Читаем Иван Грозный полностью

Раньше, при князьях-боярах, были у холопей и избы, и крохотные наделы, которые кормили их хоть в осенние месяцы, строго заведённым порядком шла подневольная жизнь, и у каждого в груди таилась надежда попасть когда-нибудь в милость к господарю. А пришли служилые — и сразу рухнули эти рабьи надежды, и ничего не осталось, как у бездомного пса.

Высокородные с наслаждением наблюдали за новой жизнью и злорадствовали:

— То всё от Бога идёт. Поглазеют ужотко людишки, како под рукою у страдника!

Всё чаще выслушивали они печалования холопей; не раздумывая, отпускали им семена на посев, щедро дарили им льготы и смотрели сквозь пальцы на такие дела, за которые в былое время карали бы смертью.

Крестьяне толпами переходили к боярам. Но и здесь не находили спасенья. Стрельцы гнали их назад, предавая по пути, в острастку другим, жестоким пыткам.

Отчаявшись, холопи бежали в леса и там рыскали изголодавшимся зверьём в тщетных поисках пропитания.

Не стало проезда торговым караванам и служилым людям на широких дорогах. Разбойные шайки, одетые в остатки рогож и лохмотья, осмелели от голода и, вступали в открытый бой со стрельцами и ратниками.

Воевода запретил убивать полоненных. Их свозили в губу и там всенародно пытали.

С каждым днём грозней разрастались разбойничьи ватаги.

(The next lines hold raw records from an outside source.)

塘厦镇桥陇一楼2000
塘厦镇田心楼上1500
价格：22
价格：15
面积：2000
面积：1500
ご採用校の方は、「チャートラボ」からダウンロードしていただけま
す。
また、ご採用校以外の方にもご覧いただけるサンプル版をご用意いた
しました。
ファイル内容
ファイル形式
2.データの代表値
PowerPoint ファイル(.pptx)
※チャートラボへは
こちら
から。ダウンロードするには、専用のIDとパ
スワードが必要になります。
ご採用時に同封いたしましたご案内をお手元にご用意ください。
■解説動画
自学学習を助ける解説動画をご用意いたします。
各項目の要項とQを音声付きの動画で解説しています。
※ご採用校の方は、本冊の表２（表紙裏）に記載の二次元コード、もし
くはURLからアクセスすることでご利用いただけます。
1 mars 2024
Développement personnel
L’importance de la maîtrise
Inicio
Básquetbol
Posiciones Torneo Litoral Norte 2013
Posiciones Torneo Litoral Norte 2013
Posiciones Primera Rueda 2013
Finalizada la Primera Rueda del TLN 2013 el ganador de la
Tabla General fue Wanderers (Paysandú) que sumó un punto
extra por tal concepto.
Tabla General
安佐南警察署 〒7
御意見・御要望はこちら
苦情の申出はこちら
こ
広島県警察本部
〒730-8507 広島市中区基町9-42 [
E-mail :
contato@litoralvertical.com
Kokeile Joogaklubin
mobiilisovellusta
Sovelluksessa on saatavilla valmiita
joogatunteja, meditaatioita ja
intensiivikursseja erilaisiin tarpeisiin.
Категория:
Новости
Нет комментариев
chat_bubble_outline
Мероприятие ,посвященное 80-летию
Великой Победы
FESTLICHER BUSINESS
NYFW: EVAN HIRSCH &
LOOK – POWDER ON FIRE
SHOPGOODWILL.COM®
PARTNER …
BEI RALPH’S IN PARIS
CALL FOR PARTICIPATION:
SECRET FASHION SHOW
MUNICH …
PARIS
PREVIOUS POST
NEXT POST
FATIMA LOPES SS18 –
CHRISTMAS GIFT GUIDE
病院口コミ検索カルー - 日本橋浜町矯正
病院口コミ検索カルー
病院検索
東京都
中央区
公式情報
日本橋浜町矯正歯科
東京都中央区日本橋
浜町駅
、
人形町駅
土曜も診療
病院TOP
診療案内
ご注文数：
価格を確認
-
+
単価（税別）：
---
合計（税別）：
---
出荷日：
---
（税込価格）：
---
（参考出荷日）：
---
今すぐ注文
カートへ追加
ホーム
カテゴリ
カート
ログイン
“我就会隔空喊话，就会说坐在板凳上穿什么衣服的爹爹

Среди ночи вдруг вспыхивали в разных концах губы зарницы пожарищ. Разбойники в суматохе нападали на амбары, с воем набрасывались на зерно и, нагрузившись тяжеловесными кулями, исчезали в непроходимых трущобах.



* * *


В церквах шли непрерывные службы. Попы кропили святою водою поля, луга и селения, тщетно пытаясь изгнать этим мор.

Дороги были завалены мертвецами и умирающими. Их подбирали стрельцы и сбрасывали в заготовленные могилы.



* * *


Дьяк Микита Угорь на крылечке своей избы выслушивал ходоков из бывшей вотчины Прозоровского.

— Не токмо тягла не утаили, сами себя потеряли.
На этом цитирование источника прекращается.